PROBLEM TO SOLVE — Gather the lines below that include the string "utiliser", copying each in full.

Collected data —
※ ※ ※

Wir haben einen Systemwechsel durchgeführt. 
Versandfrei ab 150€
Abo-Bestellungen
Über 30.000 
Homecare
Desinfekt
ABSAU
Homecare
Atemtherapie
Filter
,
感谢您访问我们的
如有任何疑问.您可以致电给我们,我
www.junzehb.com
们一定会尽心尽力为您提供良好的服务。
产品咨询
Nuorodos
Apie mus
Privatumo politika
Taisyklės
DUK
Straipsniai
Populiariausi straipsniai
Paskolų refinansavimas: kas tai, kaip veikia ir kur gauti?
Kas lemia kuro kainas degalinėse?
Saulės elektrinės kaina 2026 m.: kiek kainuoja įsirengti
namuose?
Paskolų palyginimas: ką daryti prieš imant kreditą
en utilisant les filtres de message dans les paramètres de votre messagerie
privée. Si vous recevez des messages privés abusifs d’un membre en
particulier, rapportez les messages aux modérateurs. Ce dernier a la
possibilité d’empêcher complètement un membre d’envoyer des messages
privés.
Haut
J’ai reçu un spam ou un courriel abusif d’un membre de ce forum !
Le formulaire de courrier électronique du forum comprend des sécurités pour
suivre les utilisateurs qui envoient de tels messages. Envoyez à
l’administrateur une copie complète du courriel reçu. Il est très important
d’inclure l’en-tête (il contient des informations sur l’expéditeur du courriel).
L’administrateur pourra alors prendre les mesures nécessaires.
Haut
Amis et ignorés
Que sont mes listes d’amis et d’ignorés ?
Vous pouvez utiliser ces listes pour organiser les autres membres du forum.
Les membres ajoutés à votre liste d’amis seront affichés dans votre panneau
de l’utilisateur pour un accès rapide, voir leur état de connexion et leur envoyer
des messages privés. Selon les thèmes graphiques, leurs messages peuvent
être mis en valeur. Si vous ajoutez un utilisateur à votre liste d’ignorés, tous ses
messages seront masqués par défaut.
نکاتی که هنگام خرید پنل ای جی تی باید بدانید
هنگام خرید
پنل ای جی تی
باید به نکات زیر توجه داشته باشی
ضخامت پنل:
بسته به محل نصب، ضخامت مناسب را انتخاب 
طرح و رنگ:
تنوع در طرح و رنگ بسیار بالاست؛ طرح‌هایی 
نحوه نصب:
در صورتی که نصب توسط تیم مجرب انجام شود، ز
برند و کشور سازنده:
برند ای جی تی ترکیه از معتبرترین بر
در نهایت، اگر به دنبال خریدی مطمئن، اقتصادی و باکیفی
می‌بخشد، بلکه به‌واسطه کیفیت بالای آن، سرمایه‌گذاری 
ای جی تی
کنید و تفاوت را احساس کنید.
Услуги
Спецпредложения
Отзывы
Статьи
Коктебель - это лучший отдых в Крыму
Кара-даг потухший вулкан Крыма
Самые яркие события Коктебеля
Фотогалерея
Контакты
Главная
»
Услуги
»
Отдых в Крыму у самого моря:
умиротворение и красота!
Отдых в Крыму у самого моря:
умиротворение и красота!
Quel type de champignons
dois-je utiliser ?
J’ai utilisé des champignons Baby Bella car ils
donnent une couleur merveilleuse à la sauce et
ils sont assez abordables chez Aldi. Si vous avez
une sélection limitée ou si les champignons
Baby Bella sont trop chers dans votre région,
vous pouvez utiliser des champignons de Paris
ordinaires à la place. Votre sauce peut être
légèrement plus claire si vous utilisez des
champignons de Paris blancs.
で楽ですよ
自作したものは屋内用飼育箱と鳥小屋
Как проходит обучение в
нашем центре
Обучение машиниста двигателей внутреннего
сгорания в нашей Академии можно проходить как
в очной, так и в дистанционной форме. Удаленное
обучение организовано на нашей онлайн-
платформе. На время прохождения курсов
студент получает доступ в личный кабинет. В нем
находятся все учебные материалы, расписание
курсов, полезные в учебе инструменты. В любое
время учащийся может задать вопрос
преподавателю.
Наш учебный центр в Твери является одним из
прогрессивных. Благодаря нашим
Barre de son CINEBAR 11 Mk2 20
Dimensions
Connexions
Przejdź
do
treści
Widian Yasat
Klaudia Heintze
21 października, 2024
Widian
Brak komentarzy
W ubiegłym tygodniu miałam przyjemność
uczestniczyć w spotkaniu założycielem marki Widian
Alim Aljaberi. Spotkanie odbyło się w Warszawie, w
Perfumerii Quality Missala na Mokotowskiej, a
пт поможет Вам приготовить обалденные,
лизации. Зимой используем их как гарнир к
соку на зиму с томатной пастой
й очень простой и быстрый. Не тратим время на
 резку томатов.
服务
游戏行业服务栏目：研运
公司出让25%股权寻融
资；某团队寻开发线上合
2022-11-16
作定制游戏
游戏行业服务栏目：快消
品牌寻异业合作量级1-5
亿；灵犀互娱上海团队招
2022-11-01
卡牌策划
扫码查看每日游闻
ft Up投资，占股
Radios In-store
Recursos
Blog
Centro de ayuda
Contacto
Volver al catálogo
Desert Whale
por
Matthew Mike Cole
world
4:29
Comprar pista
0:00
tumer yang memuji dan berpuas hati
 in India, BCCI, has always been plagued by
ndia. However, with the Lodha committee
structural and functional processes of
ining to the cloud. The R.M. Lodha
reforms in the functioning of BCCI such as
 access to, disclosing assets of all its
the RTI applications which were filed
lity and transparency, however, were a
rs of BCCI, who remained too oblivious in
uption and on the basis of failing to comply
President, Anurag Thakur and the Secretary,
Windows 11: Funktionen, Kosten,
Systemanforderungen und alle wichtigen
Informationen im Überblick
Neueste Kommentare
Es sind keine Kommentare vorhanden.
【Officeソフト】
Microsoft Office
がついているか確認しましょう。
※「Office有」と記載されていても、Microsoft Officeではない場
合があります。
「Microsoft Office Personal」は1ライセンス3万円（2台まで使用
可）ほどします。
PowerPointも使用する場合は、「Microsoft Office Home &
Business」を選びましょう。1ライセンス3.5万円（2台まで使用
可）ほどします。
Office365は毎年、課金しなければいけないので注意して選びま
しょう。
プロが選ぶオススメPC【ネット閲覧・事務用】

※ ※ ※

SOLVED PROBLEM —
Vous pouvez utiliser ces listes pour organiser les autres membres du forum.
dois-je utiliser ?
vous pouvez utiliser des champignons de Paris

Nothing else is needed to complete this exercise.